Again, they're talking about white people. Specifically Republican white people.

The suit goes on to document the garden-variety gerrymandering done to commissioner's court districts in 2010 as a plot to disenfranchise Dallas' oppressed Anglo population. Before the redistricting, there were two Republicans on the commissioner's court, afterwards, there's been one, District 2's Mike Cantrell. Daniel Morenoff, the plaintiff's attorney in the case, says the suit is about upholding the spirit of the Voting Rights Act.

"The whole point of the Voting Rights Act was to kill Jim Crow and to prevent state and local governments from rigging elections so that only one race could decided who's going to win. You don't have to take my word for it that the goal was to get rid of the possibility of rigging elections to favor particular races of voters. You could talk to John Lewis, the hero of Selma, and he's a congressman from Atlanta. He was asked whether that's what the Voting Rights Act was about or whether the Voting Right Act was intended to just create racial entitlements for particular groups the usually sue under it and his answer was to say it's an affront to all the things the civil right movement stood for, what people bled for. 'Those of us who marched across that bridge 50 years ago, we didn't march for some racial entitlement. We marched to open up the political process and let all the people come in,'" Morenoff says.

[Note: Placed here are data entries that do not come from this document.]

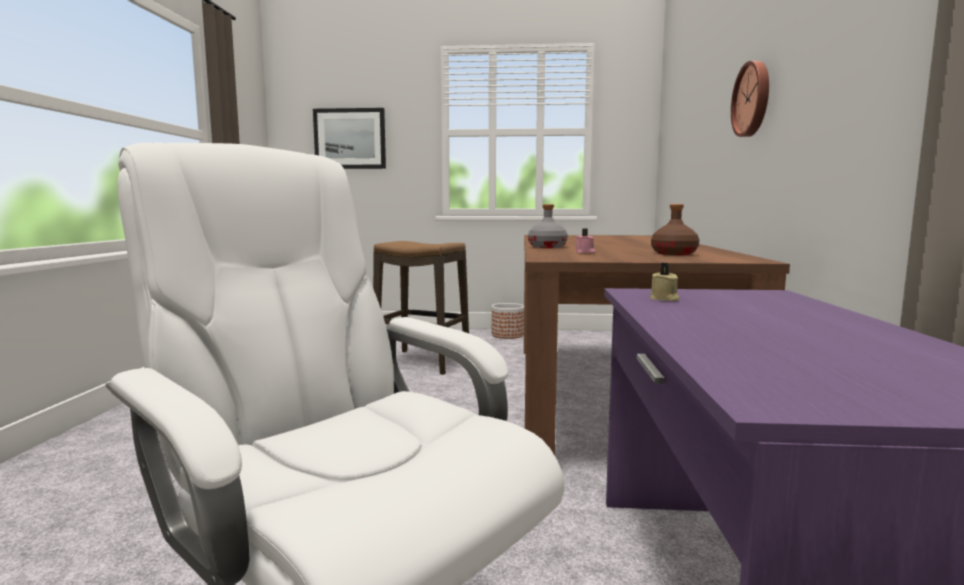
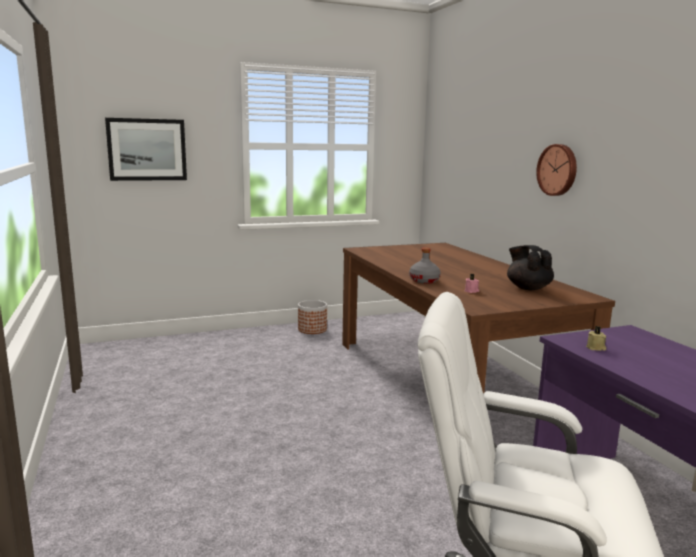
camera: 25 degrees left, 5 degrees up
(421, 362) = (274, 372): stool -> none
(674, 253) = (528, 288): brown bottle -> black teapot

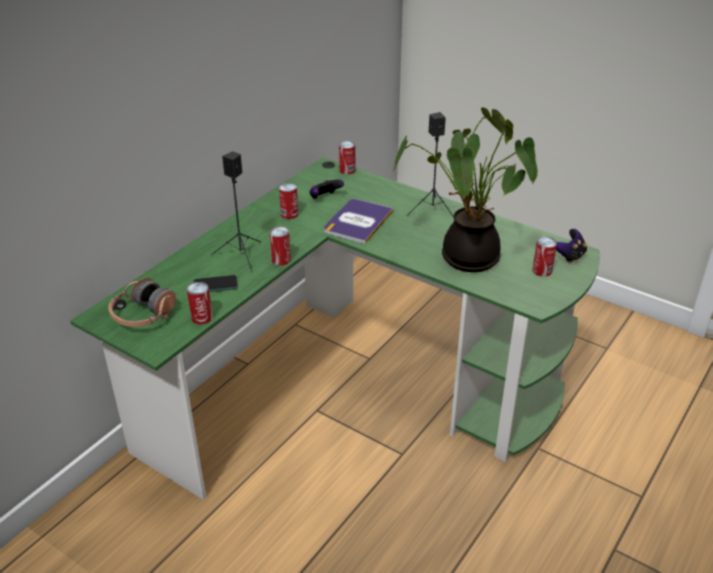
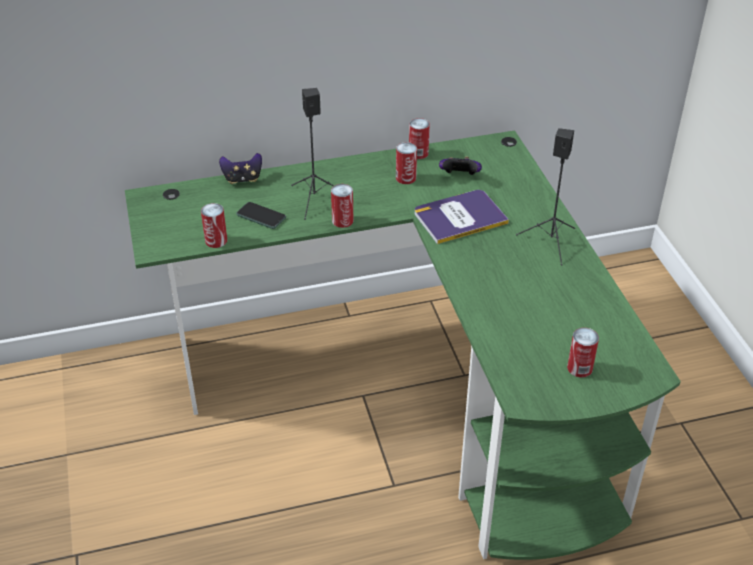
camera: 40 degrees right, 5 degrees up
(143, 315) = (176, 214): headphones -> none
(347, 170) = (519, 156): can -> can (418, 153)
(465, 259) = (514, 311): potted plant -> none
(570, 256) = (633, 370): game controller -> game controller (242, 179)

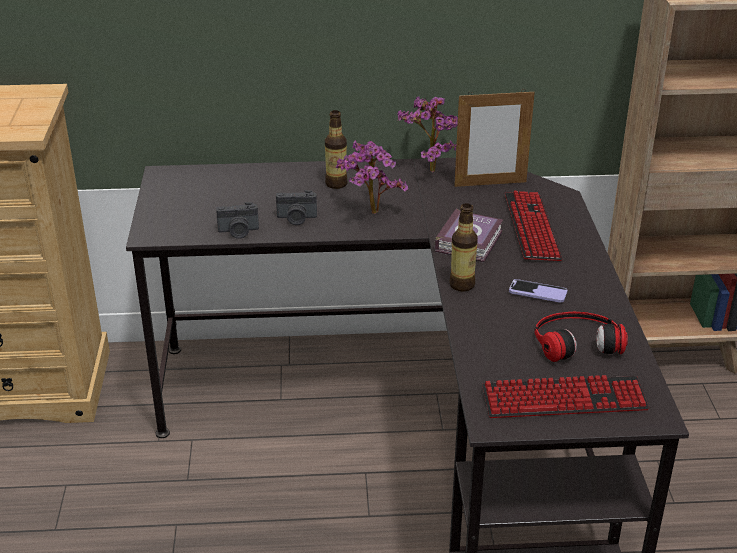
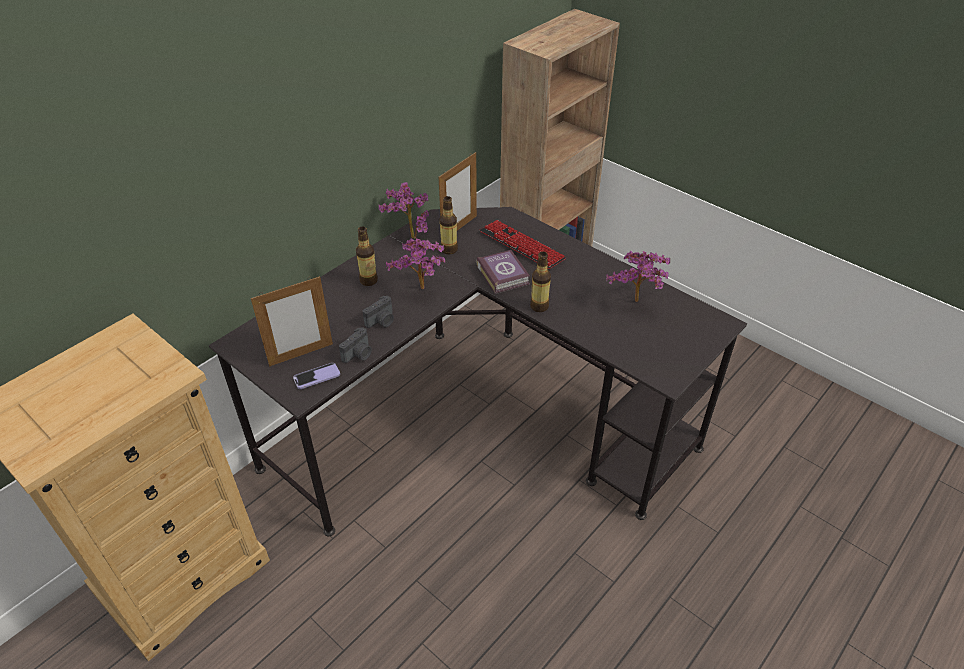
camera: 45 degrees left, 10 degrees up
(196, 207) = (301, 354): none -> picture frame
(450, 196) = (449, 249): none -> bottle
(537, 292) = (581, 286): phone -> phone (317, 377)
(564, 399) = (678, 343): keyboard -> none
(576, 340) = (637, 304): headphones -> potted plant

Because white people are concentrated in District 2, Republicans do not have an adequate chance to win in other districts, Morenoff says. He and his clients are asking the feds to force Dallas County to redraw the commissioner's court districts. Should the commissioners refuse to do so, the plaintiff's ask that the feds do it for the court. The named plaintiffs in the case include two members of commissioner's court district one, and one from each of the three remaining districts.